Black Hat USA 2026: Cybersecurity Adapting to AI and Code Agents
The cybersecurity landscape is undergoing significant transformation as artificial intelligence and automated agents become both tools and targets for attackers. This shift requires fundamental changes in defense strategies and threat detection methodologies.
Emerging Threat Vectors
The rise of AI-powered systems has created new attack surfaces that security teams must address:
python
Example: OAuth exploitation in cloud environments
def detect_oauth_anomalies(user_behavior): if user_behavior.unusual_access_patterns(): return trigger_security_alert() if user_behavior.suspicious_token_requests(): return revoke_and_reissue_tokens() “n Prompt injection attacks represent just the beginning of AI-related threats. As language models become more integrated into enterprise systems, the potential for manipulation increases exponentially.
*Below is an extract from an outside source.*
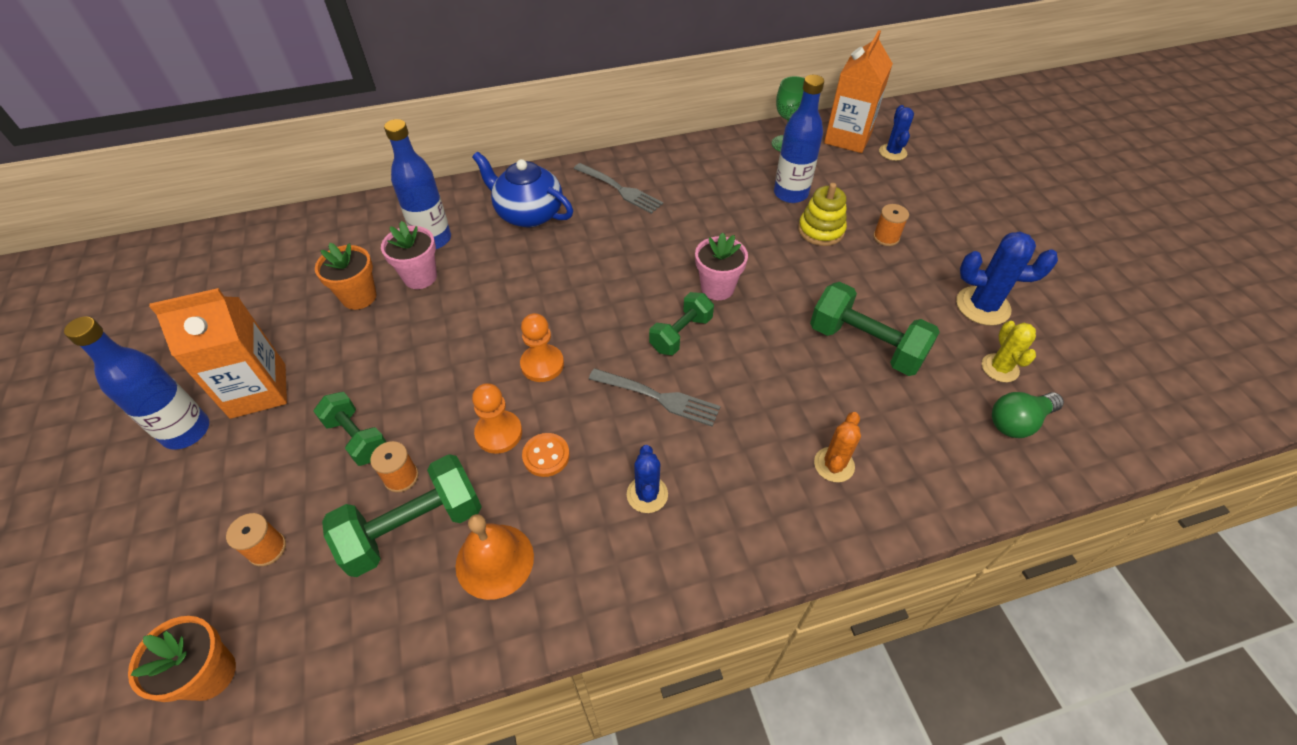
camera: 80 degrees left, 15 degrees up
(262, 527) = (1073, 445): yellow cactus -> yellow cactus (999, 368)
Proactive Defense Strategies
Security leaders must develop comprehensive approaches to:
- Implement robust identity threat detection and response (ITDR)
- Establish secure AI adoption frameworks
- Integrate threat intelligence into defensive operations
Industry Expert Perspective
Shlomie Liberow, founder and CEO of aisy, brings critical insights from his experience:
- Nearly a decade as a hacker and head of Hacker R&D at HackerOne
- Worked with major organizations including Zoom, Salesforce, and Capital One
- Judged over $20 million in verified vulnerability findings
His background in anticipating risks before they materialize provides valuable perspective on the evolving threat landscape.
Future Considerations
Organizations must prepare for:
- Increased sophistication of AI-driven attacks
- Expanding attack surfaces through cloud infrastructure
- Need for flexible security frameworks that adapt to changing technologies
The security community must collaborate like never before to develop effective countermeasures against these emerging threats.